I have attached photos.....I just recently purchased a 2013 Outback 300RB. It has attached a swing arm mount for grill and I have an Aussie grill with an attachment on the grill as well.

I cant figure out how to attach the grill to the bumper swing arm.

Can anyone help me please?


----------



## Leedek (Nov 28, 2010)

The E-Trailer video gives you a good idea as to how the grill attaches to the arm. The rack can be attached as your photo shows or the rack can be flipped to have the grill higher off the ground. Note the C-shape of the channels that run the length of the back of the rack. That C channel "grabs" the top of the grill arm. Once the channel is engaged, all that is needed is to rest the rack on the "face" of the arm. The video shows the rack and the "face " of the arm is the side of the RV.

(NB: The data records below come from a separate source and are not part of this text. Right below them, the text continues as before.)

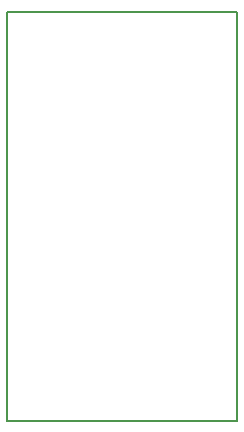
<source format=gbr>
%TF.GenerationSoftware,KiCad,Pcbnew,(6.0.7)*%
%TF.CreationDate,2023-06-01T17:44:57-07:00*%
%TF.ProjectId,connector_board,636f6e6e-6563-4746-9f72-5f626f617264,rev?*%
%TF.SameCoordinates,Original*%
%TF.FileFunction,Profile,NP*%
%FSLAX46Y46*%
G04 Gerber Fmt 4.6, Leading zero omitted, Abs format (unit mm)*
G04 Created by KiCad (PCBNEW (6.0.7)) date 2023-06-01 17:44:57*
%MOMM*%
%LPD*%
G01*
G04 APERTURE LIST*
%TA.AperFunction,Profile*%
%ADD10C,0.200000*%
%TD*%
G04 APERTURE END LIST*
D10*
X80137000Y-50600000D02*
X99600000Y-50600000D01*
X99600000Y-50600000D02*
X99600000Y-85217000D01*
X99600000Y-85217000D02*
X80137000Y-85217000D01*
X80137000Y-85217000D02*
X80137000Y-50600000D01*
M02*

</source>
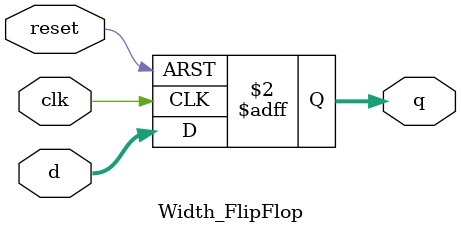
<source format=sv>
module Width_FlipFlop #(parameter WIDTH = 8)
				  (input logic 				 clk, reset,
					input logic  [WIDTH-1:0] d,
					output logic [WIDTH-1:0] q
					);


	always_ff @(posedge clk, posedge reset)
		if (reset) q <= 0;
		else 		  q <= d;

endmodule
</source>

Watch this video: https://www.etrailer.com/tv-review-aussie-portable-gas-grill-277-000091.aspx

4:00 minutes into the video it demonstrates the hook up of the rack to the mounting rail, in your case, the swing arm. Good luck and happy grilling!

*EDIT:*

*https://www.etrailer.com/Camping-and-Hiking/Aussie/277-000091.html*

*Click on "Portable Gas Grill Review" video*

*Thx theFulminator*


----------



## thefulminator (Aug 8, 2007)

Linkus interuptus.


----------



## Leedek (Nov 28, 2010)

thefulminator said:


> Linkus interuptus.


Hate it when I don't check my links! Probably as much as those that click on 'em!

https://www.etrailer.com/Camping-and-Hiking/Aussie/277-000091.html

Click on "Portable Gas Grill Review" video

Leigh


----------



## mwroad1 (May 27, 2018)

What is the best way to install an auxiliary quick connect for a gas grill?


----------